All test classes extend BaseIT, which provides access to injected Unomi services (ProfileService, RulesService, SegmentService, etc.), a pre-configured HTTP client for REST API testing, and utility methods for polling asynchronous operations.
Continuous Integration
Unomi uses GitHub Actions for continuous integration. The unomi-ci-build-tests.yml workflow is triggered on every push to master and on pull requests. It runs in two stages:
- Unit tests — A full
mvn clean installbuild with a 15-minute timeout. This must pass before integration tests begin. - Integration tests — Run in a matrix against both Elasticsearch (port 9400) and OpenSearch (port 9401) using JDK 17. Test results and logs are archived as GitHub Actions artifacts on failure.
Best practices for writing tests
The following best practices help you to write reliable and maintainable tests.
Aim for one failure path
An ideal test has one failure path. When you create your tests, minimize the possible reasons for a test failure. A developer can debug a problem more easily when there are fewer failure paths.
Avoid non-deterministic code
Reliable tests are predictable and deterministic. Tests that contain non-deterministic code are hard to debug and are often flaky. Non-deterministic code includes the use of randomness, time, and multithreading.
To avoid non-deterministic code, mock the corresponding methods or classes.
Use descriptive test names
Helpful test names contain details about your test, such as test parameters and the expected result. Ideally, a developer can read the test name and know where the buggy code is and how to reproduce the bug.
An easy and effective way to name your methods is to use these three questions:
- What you are testing?
- What are the parameters of the test?
- What is the expected result of the test?
For example, consider a scenario where you want to add a test for the
Divide method
If you use a simple test name, such as testDivide(), you are missing important information such as the expected action, parameter information, and expected test result. As a result, triaging a test failure requires you to look at the test implementation to see what the test does.
Instead, use a name such as invokingDivideWithDivisorEqualToZeroThrowsException(), which specifies:
- the expected action of the test (
invokingDivide) - details about important parameters (the divisor is zero)
- the expected result (the test throws an exception)
If this test fails, you can look at the descriptive test name to find the most probable cause of the failure. In addition, test frameworks and test result dashboards use the test name when reporting test results. Descriptive names enable contributors to look at test suite results and easily see what features are failing.
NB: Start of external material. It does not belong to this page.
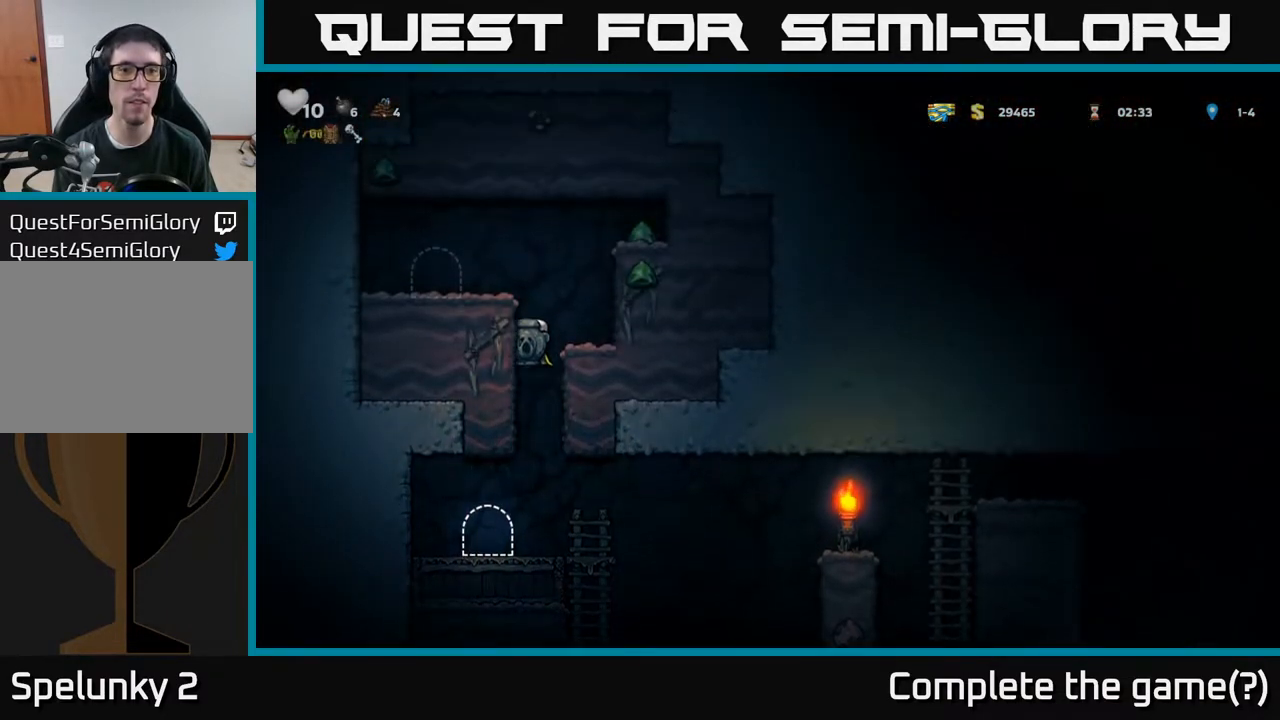
{"buttons": ["A"], "left_stick": "center", "right_stick": "center", "events": [[100, "A", "down"], [217, "A", "up"], [467, "A", "down"], [483, "DPAD_LEFT", "up"]]}
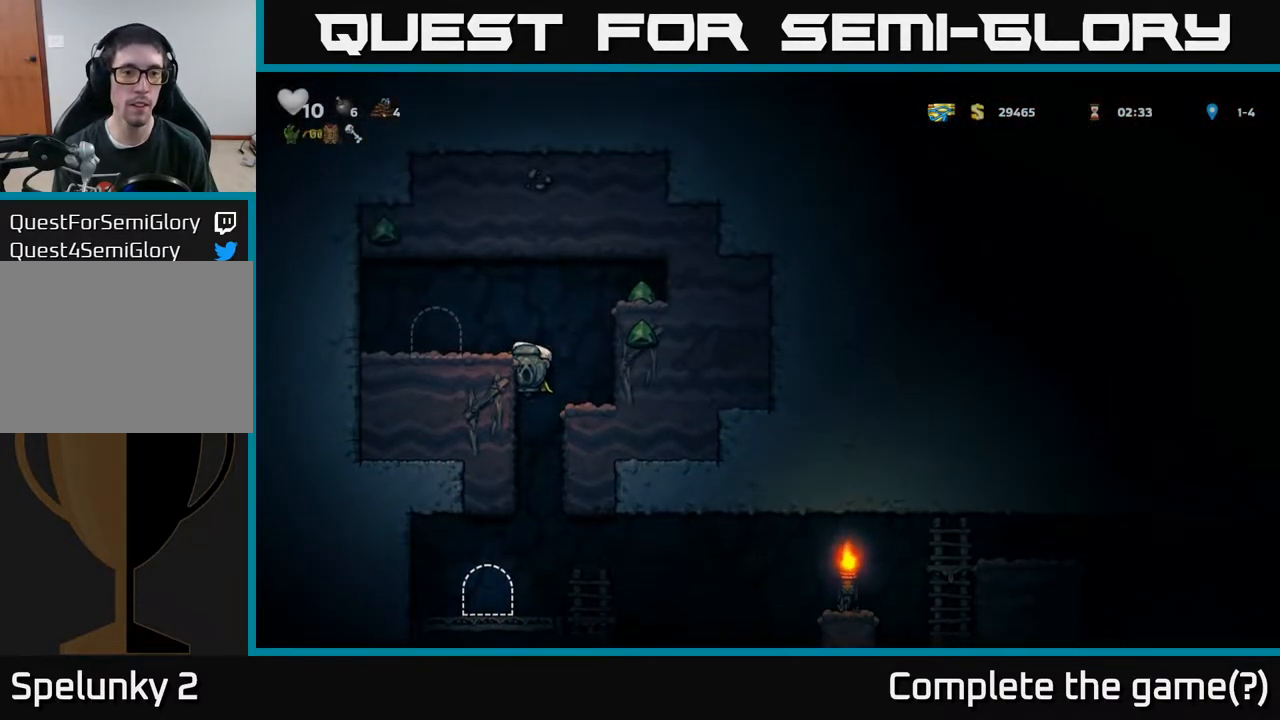
{"buttons": ["DPAD_RIGHT"], "left_stick": "center", "right_stick": "center", "events": [[17, "DPAD_RIGHT", "down"], [150, "A", "up"], [317, "A", "down"], [417, "A", "up"]]}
Long method names are not a problem for test code. Test names are rarely used (usually when you triage and debug), and when you do need to look at a test, it is helpful to have descriptive names.
Use a pre-commit test if possible
Post-commit tests validate that Unomi works correctly in broad variety of scenarios. The tests catch errors that are hard to predict in the design and implementation stages
However, we often write a test to verify a specific scenario. In this situation, it is usually possible to implement the test as a unit test or a component test. You can add your unit tests or component tests to the pre-commit test suite, and the pre-commit test results give you faster code health feedback during the development stage, when a bug is cheap to fix.